> _Text provided_

The state owned national carrier Air Jamaica has been getting a lot of attention as the country grapples with what to do with the perennial loss making carrier during testing financial times.

Will we fly united - or American?
Since it began operating in 1968, it has experienced its share of expansion and contraction and only once recorded an operating profit in 1986, equivalent to $6.8 million on revenues of $115.4 million. And the trend of loss and indebtedness is expected to continue through 2010.
Originally started in 1963 as Jamaica Air Services initial shareholders were the government of Jamaica (51 percent), BOAC in association with the Cunard Line (33 percent), and BWIA (16 percent). BWIA’s employees in Jamaica were transferred to the new airline. The arrangement continued until 1968 when the government decided to partner with Air Canada (40 per cent) although the operating arrangement with BOAC and BWIA (aircraft) did not expire until 1969.
With the national economy in shambles, the government has turned to the International Monetary Fund (IMF) for help, but a condition of the US$1.25 billion loan approved last week is that, loss making state enterprises must be divested, Air Jamaica among them.
No government should be in the business of owning and running an airline. A government’s primary duties are (and should be) to protect its citizens and to establish rules and regulations by which society and the various sectors within it operate/function.
In selling the airline it should be understood that any potential owner will be on the hook for all future obligations unlike in the past where debt incurred under private ownership was passed back to the government who reacquired control.
In the later 1980/early 1990s, a merger of Air Jamaica with other Caribbean airlines was proposed by CAICOM tourism interests fearful of the growing dominance of and dependence on American Airlines. British Airways was invited to take a 25 percent holding in the venture. In the first stage, Air Jamaica was to have merged its operations with those of Trinidad and Tobago Airways, parent of BWIA. Bahamasair, Guyana Airways Corporation, and Leeward Islands Air Transport (LIAT) would be included in the venture later.

> _Exercise set_
1. Name each initial shareholder of Jamaica Air Services given in the Air Jamaica text, along with its percentage.
2. According to the Air Jamaica text, in which year did the airline record its only operating profit?
These records have no connection to the Air Jamaica text.

Source texts of formatted documents
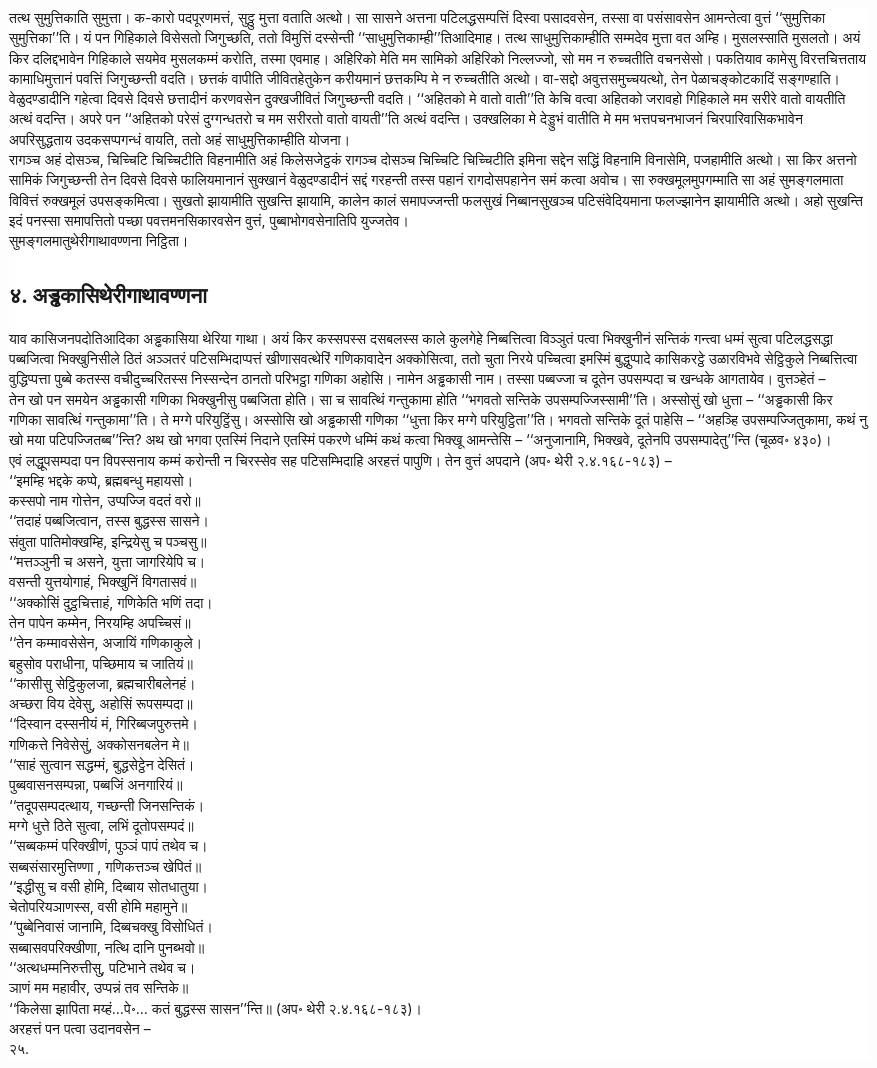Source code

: तत्थ सुमुत्तिकाति सुमुत्ता। क-कारो पदपूरणमत्तं, सुट्ठु मुत्ता वताति अत्थो। सा सासने अत्तना पटिलद्धसम्पत्तिं दिस्वा पसादवसेन, तस्सा वा पसंसावसेन आमन्तेत्वा वुत्तं ‘‘सुमुत्तिका सुमुत्तिका’’ति। यं पन गिहिकाले विसेसतो जिगुच्छति, ततो विमुत्तिं दस्सेन्ती ‘‘साधुमुत्तिकाम्ही’’तिआदिमाह। तत्थ साधुमुत्तिकाम्हीति सम्मदेव मुत्ता वत अम्हि। मुसलस्साति मुसलतो। अयं किर दलिद्दभावेन गिहिकाले सयमेव मुसलकम्मं करोति, तस्मा एवमाह। अहिरिको मेति मम सामिको अहिरिको निल्लज्जो, सो मम न रुच्चतीति वचनसेसो। पकतियाव कामेसु विरत्तचित्तताय कामाधिमुत्तानं पवत्तिं जिगुच्छन्ती वदति। छत्तकं वापीति जीवितहेतुकेन करीयमानं छत्तकम्पि मे न रुच्चतीति अत्थो। वा-सद्दो अवुत्तसमुच्चयत्थो, तेन पेळाचङ्कोटकादिं सङ्गण्हाति। वेळुदण्डादीनि गहेत्वा दिवसे दिवसे छत्तादीनं करणवसेन दुक्खजीवितं जिगुच्छन्ती वदति। ‘‘अहितको मे वातो वाती’’ति केचि वत्वा अहितको जरावहो गिहिकाले मम सरीरे वातो वायतीति अत्थं वदन्ति। अपरे पन ‘‘अहितको परेसं दुग्गन्धतरो च मम सरीरतो वातो वायती’’ति अत्थं वदन्ति। उक्खलिका मे देड्डुभं वातीति मे मम भत्तपचनभाजनं चिरपारिवासिकभावेन अपरिसुद्धताय उदकसप्पगन्धं वायति, ततो अहं साधुमुत्तिकाम्हीति योजना।  
रागञ्च अहं दोसञ्च, चिच्चिटि चिच्चिटीति विहनामीति अहं किलेसजेट्ठकं रागञ्च दोसञ्च चिच्चिटि चिच्चिटीति इमिना सद्देन सद्धिं विहनामि विनासेमि, पजहामीति अत्थो। सा किर अत्तनो सामिकं जिगुच्छन्ती तेन दिवसे दिवसे फालियमानानं सुक्खानं वेळुदण्डादीनं सद्दं गरहन्ती तस्स पहानं रागदोसपहानेन समं कत्वा अवोच। सा रुक्खमूलमुपगम्माति सा अहं सुमङ्गलमाता विवित्तं रुक्खमूलं उपसङ्कमित्वा। सुखतो झायामीति सुखन्ति झायामि, कालेन कालं समापज्जन्ती फलसुखं निब्बानसुखञ्च पटिसंवेदियमाना फलज्झानेन झायामीति अत्थो। अहो सुखन्ति इदं पनस्सा समापत्तितो पच्छा पवत्तमनसिकारवसेन वुत्तं, पुब्बाभोगवसेनातिपि युज्जतेव।  
सुमङ्गलमातुथेरीगाथावण्णना निट्ठिता।  


## ४. अड्ढकासिथेरीगाथावण्णना

याव कासिजनपदोतिआदिका अड्ढकासिया थेरिया गाथा। अयं किर कस्सपस्स दसबलस्स काले कुलगेहे निब्बत्तित्वा विञ्ञुतं पत्वा भिक्खुनीनं सन्तिकं गन्त्वा धम्मं सुत्वा पटिलद्धसद्धा पब्बजित्वा भिक्खुनिसीले ठितं अञ्ञतरं पटिसम्भिदाप्पत्तं खीणासवत्थेरिं गणिकावादेन अक्कोसित्वा, ततो चुता निरये पच्चित्वा इमस्मिं बुद्धुप्पादे कासिकरट्ठे उळारविभवे सेट्ठिकुले निब्बत्तित्वा वुद्धिप्पत्ता पुब्बे कतस्स वचीदुच्चरितस्स निस्सन्देन ठानतो परिभट्ठा गणिका अहोसि। नामेन अड्ढकासी नाम। तस्सा पब्बज्जा च दूतेन उपसम्पदा च खन्धके आगतायेव। वुत्तञ्हेतं –  
तेन खो पन समयेन अड्ढकासी गणिका भिक्खुनीसु पब्बजिता होति। सा च सावत्थिं गन्तुकामा होति ‘‘भगवतो सन्तिके उपसम्पज्जिस्सामी’’ति। अस्सोसुं खो धुत्ता – ‘‘अड्ढकासी किर गणिका सावत्थिं गन्तुकामा’’ति। ते मग्गे परियुट्ठिंसु। अस्सोसि खो अड्ढकासी गणिका ‘‘धुत्ता किर मग्गे परियुट्ठिता’’ति। भगवतो सन्तिके दूतं पाहेसि – ‘‘अहञ्हि उपसम्पज्जितुकामा, कथं नु खो मया पटिपज्जितब्ब’’न्ति? अथ खो भगवा एतस्मिं निदाने एतस्मिं पकरणे धम्मिं कथं कत्वा भिक्खू आमन्तेसि – ‘‘अनुजानामि, भिक्खवे, दूतेनपि उपसम्पादेतु’’न्ति (चूळव॰ ४३०)।  
एवं लद्धूपसम्पदा पन विपस्सनाय कम्मं करोन्ती न चिरस्सेव सह पटिसम्भिदाहि अरहत्तं पापुणि। तेन वुत्तं अपदाने (अप॰ थेरी २.४.१६८-१८३) –  
‘‘इमम्हि भद्दके कप्पे, ब्रह्मबन्धु महायसो।  
कस्सपो नाम गोत्तेन, उप्पज्जि वदतं वरो॥  
‘‘तदाहं पब्बजित्वान, तस्स बुद्धस्स सासने।  
संवुता पातिमोक्खम्हि, इन्द्रियेसु च पञ्चसु॥  
‘‘मत्तञ्ञुनी च असने, युत्ता जागरियेपि च।  
वसन्ती युत्तयोगाहं, भिक्खुनिं विगतासवं॥  
‘‘अक्कोसिं दुट्ठचित्ताहं, गणिकेति भणिं तदा।  
तेन पापेन कम्मेन, निरयम्हि अपच्चिसं॥  
‘‘तेन कम्मावसेसेन, अजायिं गणिकाकुले।  
बहुसोव पराधीना, पच्छिमाय च जातियं॥  
‘‘कासीसु सेट्ठिकुलजा, ब्रह्मचारीबलेनहं।  
अच्छरा विय देवेसु, अहोसिं रूपसम्पदा॥  
‘‘दिस्वान दस्सनीयं मं, गिरिब्बजपुरुत्तमे।  
गणिकत्ते निवेसेसुं, अक्कोसनबलेन मे॥  
‘‘साहं सुत्वान सद्धम्मं, बुद्धसेट्ठेन देसितं।  
पुब्बवासनसम्पन्ना, पब्बजिं अनगारियं॥  
‘‘तदूपसम्पदत्थाय, गच्छन्ती जिनसन्तिकं।  
मग्गे धुत्ते ठिते सुत्वा, लभिं दूतोपसम्पदं॥  
‘‘सब्बकम्मं परिक्खीणं, पुञ्ञं पापं तथेव च।  
सब्बसंसारमुत्तिण्णा , गणिकत्तञ्च खेपितं॥  
‘‘इद्धीसु च वसी होमि, दिब्बाय सोतधातुया।  
चेतोपरियञाणस्स, वसी होमि महामुने॥  
‘‘पुब्बेनिवासं जानामि, दिब्बचक्खु विसोधितं।  
सब्बासवपरिक्खीणा, नत्थि दानि पुनब्भवो॥  
‘‘अत्थधम्मनिरुत्तीसु, पटिभाने तथेव च।  
ञाणं मम महावीर, उप्पन्नं तव सन्तिके॥  
‘‘किलेसा झापिता मय्हं…पे॰… कतं बुद्धस्स सासन’’न्ति॥ (अप॰ थेरी २.४.१६८-१८३)।  
अरहत्तं पन पत्वा उदानवसेन –  
२५.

> _Answers to this exercise_
1.
- Government of Jamaica: 51 percent
- BOAC in association with the Cunard Line: 33 percent
- BWIA: 16 percent

2. 1986